Siostra Faustyna pragnęła być wielką świętą, wyniesioną do chwały ołtarzy (por. Dz. 150). Wiele razy nie tylko pisała o pragnieniu świętości dla siebie, ale także z niezwykłą konsekwencją dążyła do niej. Jezu mój – pisała – Ty wiesz, że od najwcześniejszych lat pragnęłam zostać wielką świętą, to jest, że pragnęłam Cię kochać tak wielką miłością, jaką Cię jeszcze dotychczas żadna dusza nie kochała (Dz. 1372).
Zmarła w opinii świętości 5 października 1938 roku mając zaledwie 33 lata. Sława świętości jej życia rosła wraz z rozwijającym się nabożeństwem do Miłosierdzia Bożego w formach przez nią przekazanych. Do jej grobu na cmentarzu zakonnym w Krakowie-Łagiewnikach przybywali pielgrzymi i przez jej pośrednictwo wypraszali wiele łask.
21 października 1965 roku bp Julian Groblicki, delegowany przez metropolitę krakowskiego kard. Karola Wojtyłę, uroczystą sesją rozpoczął proces informacyjny o życiu i cnotach Siostry Faustyny, w czasie którego przesłuchano 45 świadków jej życia, zebrano pisma i przeprowadzono proces o braku kultu publicznego. 25 listopada 1966 roku przeniesiono doczesne szczątki Sługi Bożej z grobowca na cmentarzu zakonnym do kaplicy. 20 września 1967 roku uroczystej sesji kończącej proces informacyjny na szczeblu diecezji przewodniczył kard. Karol Wojtyła. Akta procesu zostały przesłane do Rzymu i 31 stycznia 1968 roku Kongregacja dla Spraw Świętych otwarła proces beatyfikacyjny. 7 marca 1992 roku Ojciec Święty Jan Paweł II promulgował dekret o heroiczności cnót, a 21 grudnia tego roku – dekret o cudzie i wyznaczył datę beatyfikacji na 18 kwietnia 1993 roku w Rzymie.

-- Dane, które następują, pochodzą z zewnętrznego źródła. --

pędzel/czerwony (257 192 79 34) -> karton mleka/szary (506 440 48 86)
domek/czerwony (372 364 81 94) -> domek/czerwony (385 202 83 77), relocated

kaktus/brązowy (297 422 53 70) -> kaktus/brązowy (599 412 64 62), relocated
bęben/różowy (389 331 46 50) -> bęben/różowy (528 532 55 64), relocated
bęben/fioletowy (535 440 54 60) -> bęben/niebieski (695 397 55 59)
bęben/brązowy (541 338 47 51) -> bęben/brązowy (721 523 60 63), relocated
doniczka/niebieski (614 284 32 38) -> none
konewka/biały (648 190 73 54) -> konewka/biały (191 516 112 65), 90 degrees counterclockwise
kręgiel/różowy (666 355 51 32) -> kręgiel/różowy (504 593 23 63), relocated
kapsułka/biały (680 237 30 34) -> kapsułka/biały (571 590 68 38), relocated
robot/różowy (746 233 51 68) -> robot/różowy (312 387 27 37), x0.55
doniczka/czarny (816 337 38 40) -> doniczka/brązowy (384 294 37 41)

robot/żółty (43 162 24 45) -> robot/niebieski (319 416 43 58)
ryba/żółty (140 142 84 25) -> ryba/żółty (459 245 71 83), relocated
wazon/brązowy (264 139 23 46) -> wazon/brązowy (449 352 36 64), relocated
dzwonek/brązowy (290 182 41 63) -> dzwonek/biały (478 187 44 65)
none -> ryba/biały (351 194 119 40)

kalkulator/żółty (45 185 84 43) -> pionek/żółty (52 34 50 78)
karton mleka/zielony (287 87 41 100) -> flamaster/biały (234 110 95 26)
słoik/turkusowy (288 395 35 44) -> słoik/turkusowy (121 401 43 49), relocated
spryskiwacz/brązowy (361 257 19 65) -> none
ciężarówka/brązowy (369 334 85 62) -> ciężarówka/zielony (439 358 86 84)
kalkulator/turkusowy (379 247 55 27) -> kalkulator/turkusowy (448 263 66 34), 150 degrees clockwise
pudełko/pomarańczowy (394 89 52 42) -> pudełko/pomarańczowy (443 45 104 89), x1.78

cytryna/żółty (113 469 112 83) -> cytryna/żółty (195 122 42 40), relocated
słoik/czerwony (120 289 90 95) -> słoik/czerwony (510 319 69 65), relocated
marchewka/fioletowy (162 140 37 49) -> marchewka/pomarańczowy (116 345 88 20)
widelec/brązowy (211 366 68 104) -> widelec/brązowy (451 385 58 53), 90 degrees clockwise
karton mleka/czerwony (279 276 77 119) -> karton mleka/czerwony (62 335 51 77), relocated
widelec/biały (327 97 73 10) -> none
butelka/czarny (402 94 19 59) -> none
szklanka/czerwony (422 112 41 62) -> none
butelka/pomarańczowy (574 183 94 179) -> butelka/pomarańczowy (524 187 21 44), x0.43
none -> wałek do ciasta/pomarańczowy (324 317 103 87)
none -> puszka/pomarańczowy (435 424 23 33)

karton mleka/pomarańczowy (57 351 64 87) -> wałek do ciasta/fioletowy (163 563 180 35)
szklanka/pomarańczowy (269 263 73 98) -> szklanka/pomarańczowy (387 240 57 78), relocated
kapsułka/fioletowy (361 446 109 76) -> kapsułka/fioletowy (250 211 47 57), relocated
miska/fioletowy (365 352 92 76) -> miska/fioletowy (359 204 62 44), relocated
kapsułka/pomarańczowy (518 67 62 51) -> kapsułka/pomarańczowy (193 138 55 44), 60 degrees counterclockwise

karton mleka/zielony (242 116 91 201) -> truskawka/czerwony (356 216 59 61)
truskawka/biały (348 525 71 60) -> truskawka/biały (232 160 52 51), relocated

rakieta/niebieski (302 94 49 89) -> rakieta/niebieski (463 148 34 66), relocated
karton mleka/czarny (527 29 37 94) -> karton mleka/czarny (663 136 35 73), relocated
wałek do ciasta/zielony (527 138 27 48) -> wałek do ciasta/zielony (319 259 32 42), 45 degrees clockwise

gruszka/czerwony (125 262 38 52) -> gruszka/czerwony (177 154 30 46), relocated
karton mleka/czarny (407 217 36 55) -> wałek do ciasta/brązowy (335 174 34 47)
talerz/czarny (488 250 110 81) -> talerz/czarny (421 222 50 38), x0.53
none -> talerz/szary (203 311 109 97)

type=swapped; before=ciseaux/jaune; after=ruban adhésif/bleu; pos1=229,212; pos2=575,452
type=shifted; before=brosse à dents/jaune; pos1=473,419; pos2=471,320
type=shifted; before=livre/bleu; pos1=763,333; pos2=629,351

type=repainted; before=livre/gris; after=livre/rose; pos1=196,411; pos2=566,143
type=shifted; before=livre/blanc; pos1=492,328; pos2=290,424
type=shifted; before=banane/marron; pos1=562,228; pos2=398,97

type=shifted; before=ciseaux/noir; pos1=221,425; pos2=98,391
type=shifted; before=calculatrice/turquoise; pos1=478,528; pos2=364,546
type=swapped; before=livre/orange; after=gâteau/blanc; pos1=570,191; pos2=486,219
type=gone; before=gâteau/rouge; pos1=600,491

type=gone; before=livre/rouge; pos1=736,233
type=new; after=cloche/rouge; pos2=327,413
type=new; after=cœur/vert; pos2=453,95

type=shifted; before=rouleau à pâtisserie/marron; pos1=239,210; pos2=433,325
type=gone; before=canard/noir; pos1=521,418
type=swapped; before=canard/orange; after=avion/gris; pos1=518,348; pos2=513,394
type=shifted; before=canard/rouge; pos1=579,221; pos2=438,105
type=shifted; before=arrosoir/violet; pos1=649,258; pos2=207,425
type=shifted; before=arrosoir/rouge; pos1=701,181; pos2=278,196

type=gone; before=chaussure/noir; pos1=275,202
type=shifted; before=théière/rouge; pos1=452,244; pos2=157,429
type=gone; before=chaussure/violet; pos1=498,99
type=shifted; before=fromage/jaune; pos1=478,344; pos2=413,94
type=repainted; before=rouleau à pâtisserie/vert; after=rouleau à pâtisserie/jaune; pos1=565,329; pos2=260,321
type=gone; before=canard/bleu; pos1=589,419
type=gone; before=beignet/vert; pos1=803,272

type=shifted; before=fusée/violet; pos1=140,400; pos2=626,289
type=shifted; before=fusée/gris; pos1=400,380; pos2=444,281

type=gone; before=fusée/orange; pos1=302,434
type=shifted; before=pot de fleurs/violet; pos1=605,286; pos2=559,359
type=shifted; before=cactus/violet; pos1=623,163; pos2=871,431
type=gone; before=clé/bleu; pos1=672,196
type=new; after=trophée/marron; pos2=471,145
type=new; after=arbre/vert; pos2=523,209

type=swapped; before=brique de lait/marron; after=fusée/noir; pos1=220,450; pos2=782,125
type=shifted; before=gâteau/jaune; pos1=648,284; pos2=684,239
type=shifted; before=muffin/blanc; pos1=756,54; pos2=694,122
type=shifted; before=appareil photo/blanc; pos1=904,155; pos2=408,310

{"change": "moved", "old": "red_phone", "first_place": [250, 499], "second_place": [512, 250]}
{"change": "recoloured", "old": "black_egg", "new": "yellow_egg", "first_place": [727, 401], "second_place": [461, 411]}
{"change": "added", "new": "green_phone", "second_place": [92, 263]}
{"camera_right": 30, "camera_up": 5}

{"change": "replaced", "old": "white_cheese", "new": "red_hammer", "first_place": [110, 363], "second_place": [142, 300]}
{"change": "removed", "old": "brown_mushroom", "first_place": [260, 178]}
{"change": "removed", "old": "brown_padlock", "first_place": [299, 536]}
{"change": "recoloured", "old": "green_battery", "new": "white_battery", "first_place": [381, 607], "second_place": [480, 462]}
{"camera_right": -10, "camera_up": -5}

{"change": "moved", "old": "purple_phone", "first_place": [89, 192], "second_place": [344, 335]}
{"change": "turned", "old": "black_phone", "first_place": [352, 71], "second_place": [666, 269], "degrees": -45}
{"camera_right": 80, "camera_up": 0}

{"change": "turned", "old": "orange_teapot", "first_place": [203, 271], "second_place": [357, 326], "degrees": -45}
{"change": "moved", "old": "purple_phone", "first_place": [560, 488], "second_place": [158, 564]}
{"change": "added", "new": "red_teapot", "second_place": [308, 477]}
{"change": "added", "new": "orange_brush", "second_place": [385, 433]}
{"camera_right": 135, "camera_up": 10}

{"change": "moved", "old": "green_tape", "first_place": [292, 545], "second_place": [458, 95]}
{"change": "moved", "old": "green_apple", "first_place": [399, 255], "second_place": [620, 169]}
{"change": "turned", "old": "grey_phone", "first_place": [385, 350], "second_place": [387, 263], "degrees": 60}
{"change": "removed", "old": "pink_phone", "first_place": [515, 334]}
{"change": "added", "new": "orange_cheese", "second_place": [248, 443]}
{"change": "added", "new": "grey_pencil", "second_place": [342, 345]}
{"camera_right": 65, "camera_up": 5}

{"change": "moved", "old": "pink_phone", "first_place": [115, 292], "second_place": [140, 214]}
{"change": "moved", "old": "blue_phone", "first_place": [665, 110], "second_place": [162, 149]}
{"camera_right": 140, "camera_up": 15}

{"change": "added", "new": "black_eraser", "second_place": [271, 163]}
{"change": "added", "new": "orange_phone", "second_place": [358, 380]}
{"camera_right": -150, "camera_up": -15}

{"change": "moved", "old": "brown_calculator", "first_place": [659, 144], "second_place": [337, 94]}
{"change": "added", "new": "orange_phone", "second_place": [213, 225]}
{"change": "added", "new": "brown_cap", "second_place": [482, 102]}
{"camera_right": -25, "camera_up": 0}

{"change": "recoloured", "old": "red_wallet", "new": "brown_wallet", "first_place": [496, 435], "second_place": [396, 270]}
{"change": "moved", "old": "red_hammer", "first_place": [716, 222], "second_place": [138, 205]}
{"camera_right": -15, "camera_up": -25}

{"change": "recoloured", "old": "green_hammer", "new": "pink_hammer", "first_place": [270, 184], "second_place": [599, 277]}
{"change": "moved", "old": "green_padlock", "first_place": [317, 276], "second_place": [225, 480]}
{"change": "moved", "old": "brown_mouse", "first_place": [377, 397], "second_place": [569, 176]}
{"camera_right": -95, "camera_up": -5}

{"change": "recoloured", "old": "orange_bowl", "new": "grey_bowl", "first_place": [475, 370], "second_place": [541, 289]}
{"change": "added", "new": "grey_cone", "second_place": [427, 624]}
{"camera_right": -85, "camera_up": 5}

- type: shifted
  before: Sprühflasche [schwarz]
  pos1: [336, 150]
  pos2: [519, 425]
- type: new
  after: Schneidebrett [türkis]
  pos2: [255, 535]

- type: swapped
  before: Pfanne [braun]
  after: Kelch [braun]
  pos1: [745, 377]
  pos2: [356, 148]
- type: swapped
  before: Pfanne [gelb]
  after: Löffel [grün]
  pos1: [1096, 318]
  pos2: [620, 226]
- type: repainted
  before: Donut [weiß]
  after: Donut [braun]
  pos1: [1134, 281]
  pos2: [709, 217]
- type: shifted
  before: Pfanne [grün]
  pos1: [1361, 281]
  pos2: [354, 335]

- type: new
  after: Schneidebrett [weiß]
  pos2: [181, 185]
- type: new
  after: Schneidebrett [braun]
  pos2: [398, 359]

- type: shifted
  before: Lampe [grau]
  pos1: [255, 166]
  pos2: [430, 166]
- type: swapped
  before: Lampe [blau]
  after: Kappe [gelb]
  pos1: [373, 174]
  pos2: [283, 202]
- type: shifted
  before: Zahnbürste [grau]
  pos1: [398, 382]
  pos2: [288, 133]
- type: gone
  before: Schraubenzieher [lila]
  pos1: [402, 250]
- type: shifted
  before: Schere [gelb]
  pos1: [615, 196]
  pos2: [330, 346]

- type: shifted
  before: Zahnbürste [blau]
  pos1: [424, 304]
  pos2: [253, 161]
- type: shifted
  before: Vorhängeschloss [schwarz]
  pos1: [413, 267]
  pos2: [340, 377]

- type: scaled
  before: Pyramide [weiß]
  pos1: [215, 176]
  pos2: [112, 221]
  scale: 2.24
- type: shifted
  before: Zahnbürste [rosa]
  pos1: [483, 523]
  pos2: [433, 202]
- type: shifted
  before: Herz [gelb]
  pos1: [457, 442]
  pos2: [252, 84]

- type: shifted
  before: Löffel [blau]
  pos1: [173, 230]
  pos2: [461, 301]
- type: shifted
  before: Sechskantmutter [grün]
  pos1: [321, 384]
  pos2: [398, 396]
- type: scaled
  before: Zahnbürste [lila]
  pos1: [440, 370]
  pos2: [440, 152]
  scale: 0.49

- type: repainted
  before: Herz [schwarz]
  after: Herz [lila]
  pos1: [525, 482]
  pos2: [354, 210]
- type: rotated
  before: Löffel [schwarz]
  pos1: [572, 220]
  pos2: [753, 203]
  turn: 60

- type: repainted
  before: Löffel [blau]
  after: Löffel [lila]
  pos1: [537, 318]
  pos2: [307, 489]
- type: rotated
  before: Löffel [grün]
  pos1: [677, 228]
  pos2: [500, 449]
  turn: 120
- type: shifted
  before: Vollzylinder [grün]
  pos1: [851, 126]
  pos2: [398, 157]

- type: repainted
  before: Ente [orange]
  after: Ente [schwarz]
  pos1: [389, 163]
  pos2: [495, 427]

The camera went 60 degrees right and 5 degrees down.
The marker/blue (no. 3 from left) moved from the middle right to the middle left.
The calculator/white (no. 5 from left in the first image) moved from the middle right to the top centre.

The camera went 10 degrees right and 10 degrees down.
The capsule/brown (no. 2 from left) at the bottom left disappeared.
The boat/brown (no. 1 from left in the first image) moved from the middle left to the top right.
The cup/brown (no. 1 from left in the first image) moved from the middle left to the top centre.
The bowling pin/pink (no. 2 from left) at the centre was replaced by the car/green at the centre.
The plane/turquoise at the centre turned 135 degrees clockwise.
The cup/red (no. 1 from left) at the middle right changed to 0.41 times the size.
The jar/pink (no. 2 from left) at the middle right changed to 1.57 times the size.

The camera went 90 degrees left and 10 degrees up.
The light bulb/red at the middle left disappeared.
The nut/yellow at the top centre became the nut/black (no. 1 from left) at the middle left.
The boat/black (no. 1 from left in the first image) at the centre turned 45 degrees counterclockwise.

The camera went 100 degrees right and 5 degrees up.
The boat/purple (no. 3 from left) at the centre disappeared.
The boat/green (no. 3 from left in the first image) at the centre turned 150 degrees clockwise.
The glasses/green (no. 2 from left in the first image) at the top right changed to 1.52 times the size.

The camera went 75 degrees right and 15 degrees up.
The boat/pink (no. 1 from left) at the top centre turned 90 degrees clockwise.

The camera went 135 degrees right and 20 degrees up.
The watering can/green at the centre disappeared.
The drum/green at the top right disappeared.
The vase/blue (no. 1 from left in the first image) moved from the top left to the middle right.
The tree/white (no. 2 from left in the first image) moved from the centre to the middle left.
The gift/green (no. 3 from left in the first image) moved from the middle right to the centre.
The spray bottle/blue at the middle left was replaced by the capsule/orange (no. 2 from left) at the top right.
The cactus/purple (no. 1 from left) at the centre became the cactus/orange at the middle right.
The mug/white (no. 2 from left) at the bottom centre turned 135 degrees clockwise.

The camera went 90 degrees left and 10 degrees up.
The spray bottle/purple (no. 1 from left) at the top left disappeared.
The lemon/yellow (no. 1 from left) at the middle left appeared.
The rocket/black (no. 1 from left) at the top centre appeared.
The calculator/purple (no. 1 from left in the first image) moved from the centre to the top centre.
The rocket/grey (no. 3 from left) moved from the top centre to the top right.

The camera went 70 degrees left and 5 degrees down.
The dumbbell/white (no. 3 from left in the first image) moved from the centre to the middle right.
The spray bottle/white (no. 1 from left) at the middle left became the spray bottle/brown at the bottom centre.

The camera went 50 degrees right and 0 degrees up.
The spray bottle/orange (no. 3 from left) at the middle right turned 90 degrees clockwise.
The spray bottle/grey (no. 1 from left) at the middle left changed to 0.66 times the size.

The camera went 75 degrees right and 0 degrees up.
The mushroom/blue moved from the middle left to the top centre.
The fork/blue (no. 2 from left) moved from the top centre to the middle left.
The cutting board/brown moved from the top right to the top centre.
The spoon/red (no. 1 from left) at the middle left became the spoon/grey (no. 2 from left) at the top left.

Siostra Faustyna na wiele lat przed beatyfikacją tak opisała „Dzienniczku” swą drogę do chwały ołtarzy: W pewnej chwili ujrzałam całe tłumy ludzi w naszej kaplicy i przed kaplicą, i na ulicy, bo się pomieścić nie mogli. Kaplica była uroczyście przybrana. Przy ołtarzu było mnóstwo duchownych, później nasze siostry i wiele innych zgromadzeń. Wszyscy oczekiwali osoby, która miała zająć miejsce w ołtarzu. Naraz usłyszałam głos, że ja mam zająć miejsce w ołtarzu. Ale jak tylko wyszłam z mieszkania, czyli z korytarza, ażeby przejść przez dziedziniec i pójść do kaplicy za głosem, który mnie wzywał – a tu wszyscy ludzie zaczynają we mnie rzucać, czym kto może: błotem, kamieniami, piaskiem, miotłami, tak że w pierwszej chwili zachwiałam się, czy iść dalej, a jednak ten głos wzywał mnie jeszcze silniej i pomimo wszystkiego zaczęłam iść odważnie. Kiedy weszłam w próg kaplicy, zaczęli uderzać we mnie i przełożeni, i siostry, i wychowanki, a nawet rodzice, czym kto mógł, tak że, czy chciałam czy nie, prędziutko musiałam wstępować w miejsce przeznaczone w ołtarzu. Jak tylko zajęłam miejsce przeznaczone, zaraz ten sam lud i wychowanki, i siostry, i przełożeni, i rodzice, wszyscy zaczęli wyciągać swe ręce i prosić o łaski, a ja nie miałam im tego za złe, że we mnie tak rzucali tymi rozmaitościami; i właśnie dziwnie czułam szczególniejszą miłość właśnie dla tych osób, które mnie przymusiły do szybszego wstąpienia w miejsce przeznaczone. – W tej chwili duszę moją zalało szczęście niepojęte i usłyszałam takie słowa: „Czyń, co chcesz, rozdawaj łaski, jak chcesz, komu chcesz i kiedy chcesz”. Natychmiast widzenie znikło (Dz. 31).